=== WHAT YOU SHOULD DO ===
Output every line below exactly, please, omitting pictures.

=== DATA PROVIDED ===
※

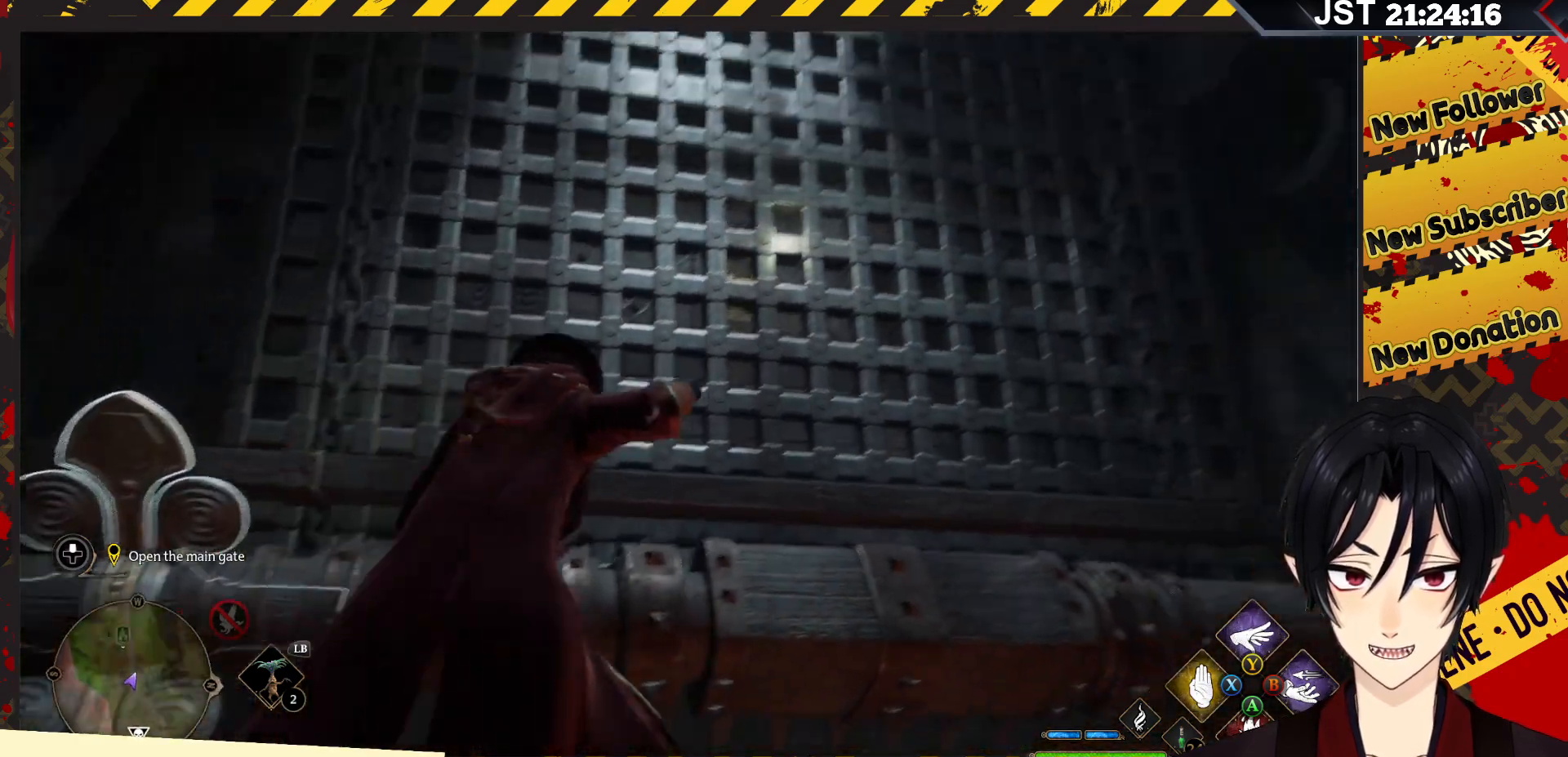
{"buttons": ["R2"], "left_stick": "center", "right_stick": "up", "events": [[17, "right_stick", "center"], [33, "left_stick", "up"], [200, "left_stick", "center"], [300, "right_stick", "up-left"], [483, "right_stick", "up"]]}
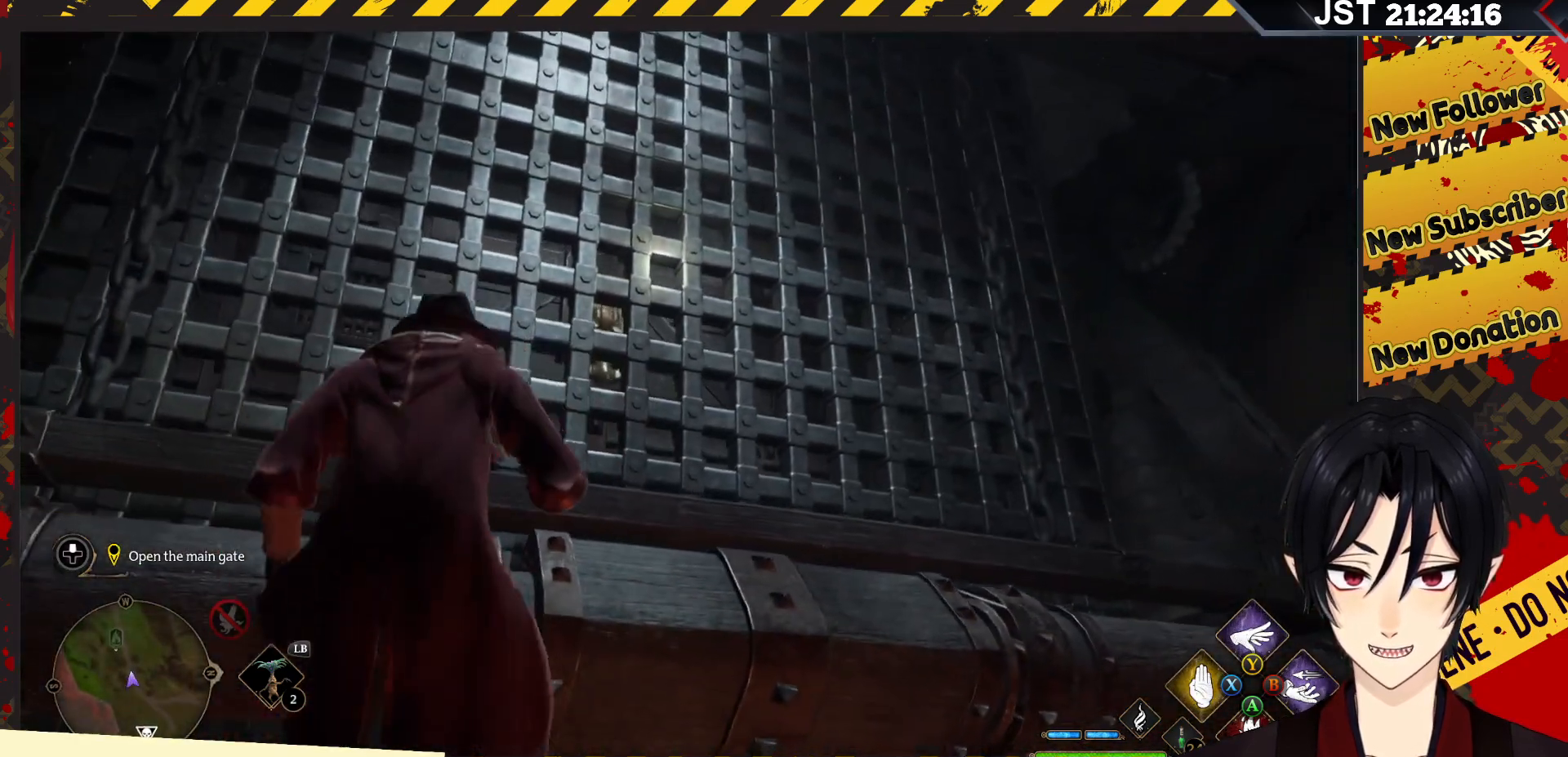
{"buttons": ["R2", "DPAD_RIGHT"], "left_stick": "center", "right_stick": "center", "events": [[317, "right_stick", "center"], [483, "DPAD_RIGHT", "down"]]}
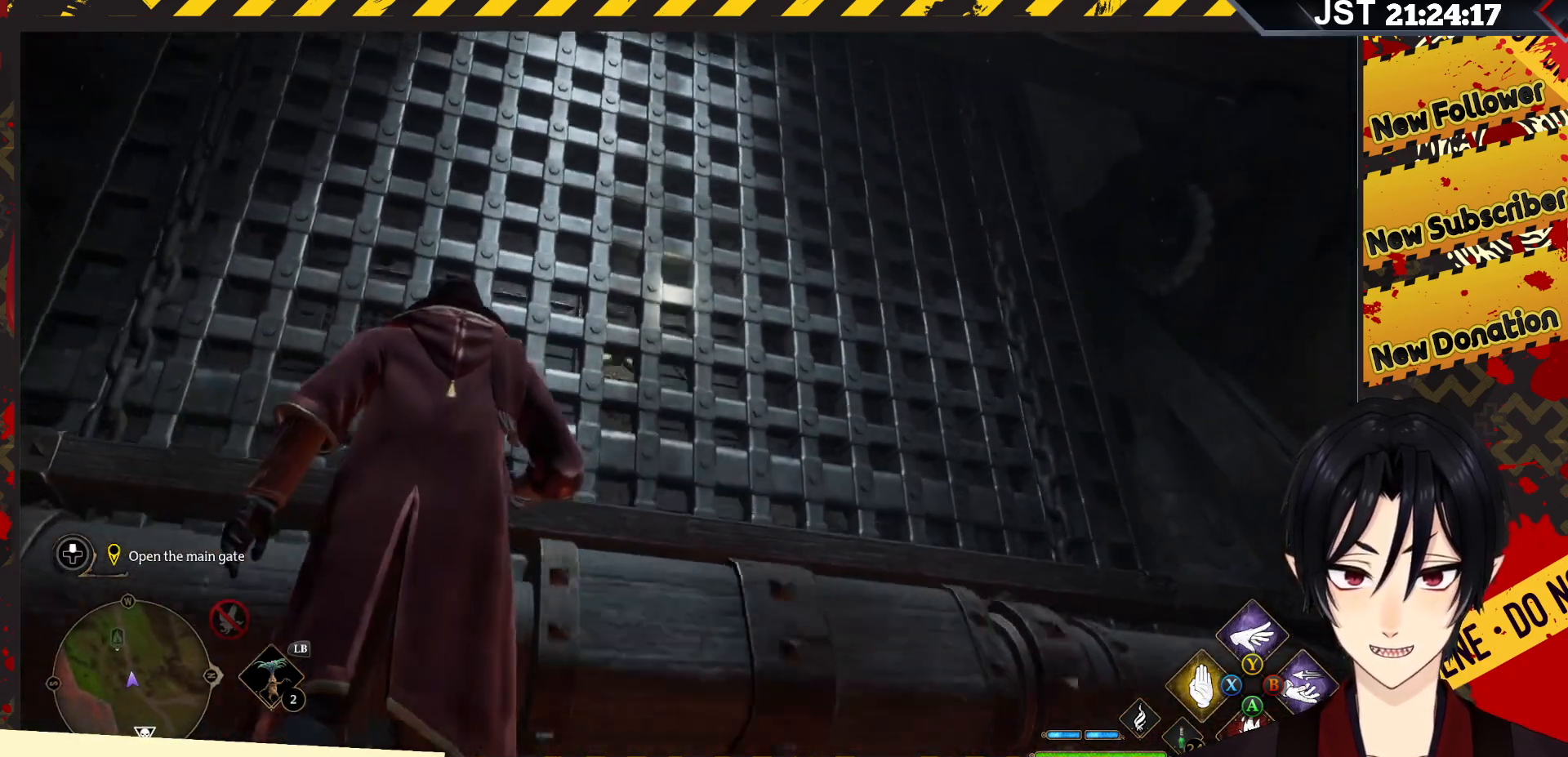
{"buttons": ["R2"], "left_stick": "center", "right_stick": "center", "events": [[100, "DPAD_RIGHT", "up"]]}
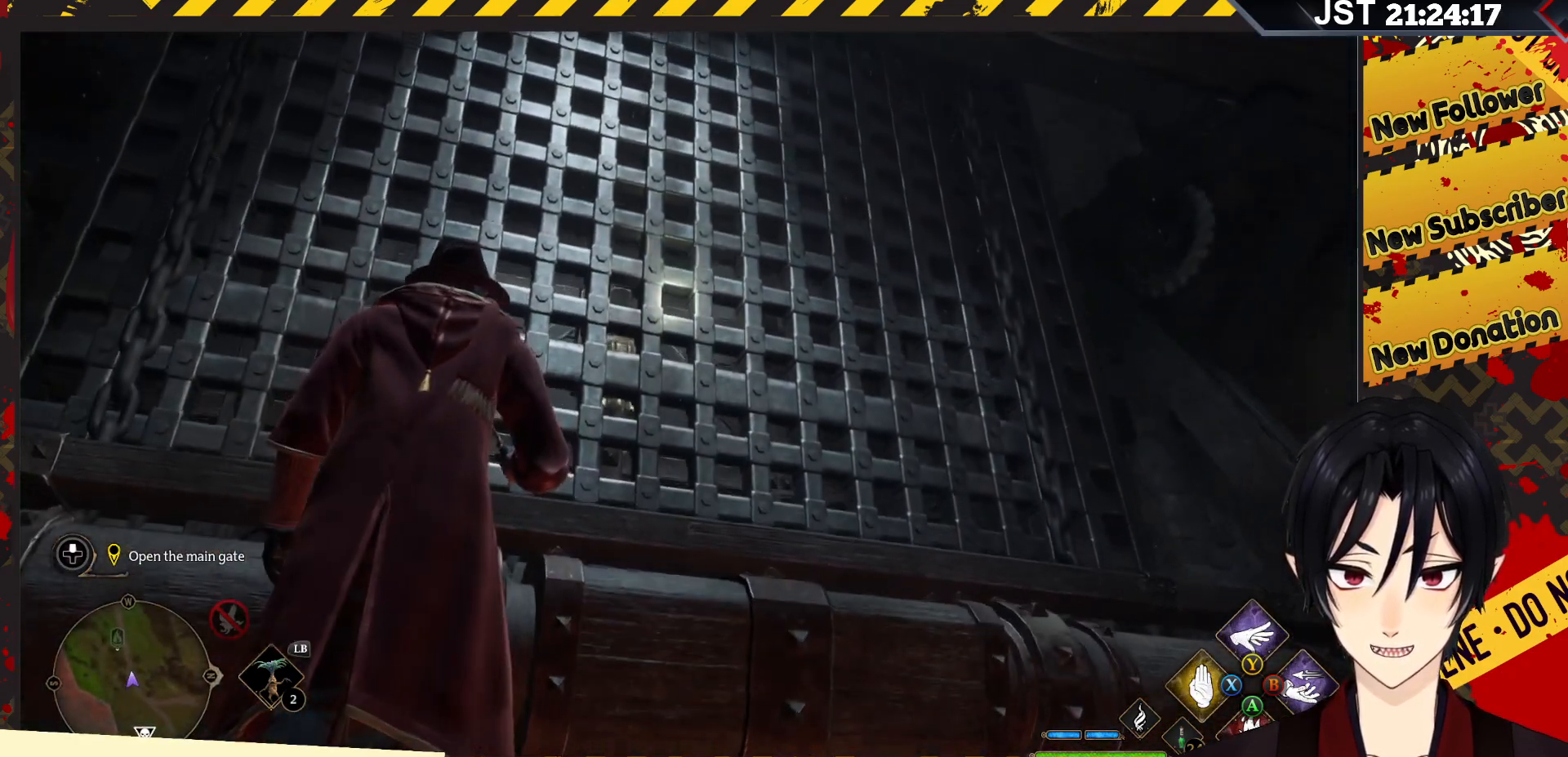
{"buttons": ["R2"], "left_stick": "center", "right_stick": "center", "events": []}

※

=== YOUR RESPONSE ===
{"buttons": ["R2"], "left_stick": "center", "right_stick": "up", "events": [[17, "right_stick", "center"], [33, "left_stick", "up"], [200, "left_stick", "center"], [300, "right_stick", "up-left"], [483, "right_stick", "up"]]}
{"buttons": ["R2", "DPAD_RIGHT"], "left_stick": "center", "right_stick": "center", "events": [[317, "right_stick", "center"], [483, "DPAD_RIGHT", "down"]]}
{"buttons": ["R2"], "left_stick": "center", "right_stick": "center", "events": [[100, "DPAD_RIGHT", "up"]]}
{"buttons": ["R2"], "left_stick": "center", "right_stick": "center", "events": []}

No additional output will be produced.